There are no reliable data on the efficacy of specific dietary exclusion. One small RCT (which pre-dated the IHS criteria for migraine) attempted to investigate the effects of excluding dietary amines in 39 children, but its conclusions are unreliable given that 33% of eligible children were excluded before randomisation.45
Though some preliminary evidence is available to suggest that progressive muscle relaxation and self administered stress management programmes are of potential benefit as prophylaxis, these and other psychological therapies—for example, thermal biofeedback—await more stringent further evaluation.46–49
There are no reliable data regarding the prognosis of paediatric migraine diagnosed by IHS criteria. Spontaneous remission after puberty may occur, and this is supported in part by one 40 year longitudinal study from Sweden (73 children with migraine, mean age onset 6 years).50 It found that migraine headaches had ceased before the age of 25 years in 23% of people, although by the age of 50 years more than 50% of people remained affected. This study predated the IHS diagnostic criteria.
Careful consideration of the broad differential diagnosis is important when evaluating a child with headache.

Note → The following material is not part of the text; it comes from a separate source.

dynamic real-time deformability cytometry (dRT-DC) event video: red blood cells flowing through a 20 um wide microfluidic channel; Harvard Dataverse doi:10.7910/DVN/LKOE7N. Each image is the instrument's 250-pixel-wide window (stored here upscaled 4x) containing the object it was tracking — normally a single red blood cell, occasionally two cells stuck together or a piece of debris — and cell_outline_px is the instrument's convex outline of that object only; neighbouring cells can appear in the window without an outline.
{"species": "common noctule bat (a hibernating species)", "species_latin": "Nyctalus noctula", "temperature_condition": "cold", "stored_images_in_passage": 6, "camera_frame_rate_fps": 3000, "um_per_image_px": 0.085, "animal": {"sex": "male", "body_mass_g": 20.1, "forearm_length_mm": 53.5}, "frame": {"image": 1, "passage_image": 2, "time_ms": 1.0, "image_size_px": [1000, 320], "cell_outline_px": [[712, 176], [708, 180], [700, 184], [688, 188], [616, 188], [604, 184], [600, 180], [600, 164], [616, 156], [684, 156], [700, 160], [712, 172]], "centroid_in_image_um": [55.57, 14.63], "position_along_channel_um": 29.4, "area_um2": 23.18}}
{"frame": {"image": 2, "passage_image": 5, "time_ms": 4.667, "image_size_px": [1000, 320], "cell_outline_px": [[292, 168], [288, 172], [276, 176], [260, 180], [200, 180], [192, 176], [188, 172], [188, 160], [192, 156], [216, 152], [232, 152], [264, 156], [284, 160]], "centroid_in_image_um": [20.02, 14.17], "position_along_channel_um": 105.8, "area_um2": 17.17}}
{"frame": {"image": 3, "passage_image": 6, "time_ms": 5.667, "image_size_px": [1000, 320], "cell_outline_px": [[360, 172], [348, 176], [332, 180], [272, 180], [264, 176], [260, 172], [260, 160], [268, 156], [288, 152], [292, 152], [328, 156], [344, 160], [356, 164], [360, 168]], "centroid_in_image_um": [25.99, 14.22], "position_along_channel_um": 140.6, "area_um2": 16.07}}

Migraine remains a significant source of morbidity in children; despite recent advances an understanding of its pathophysiology remains incomplete.
The expectations for the success of treatment should take account of the level to which psychological factors are contributing to symptoms.
Ibuprofen and nasal sumatriptan should be considered for the treatment of acute attacks; paracetamol is also probably effective.
Limited evidence exists to support the use of any specific prophylactic agent; further evaluation is required in methodologically sound RCTs.
We thank Clinical Evidence for the use of data from a search carried out by them in 2003.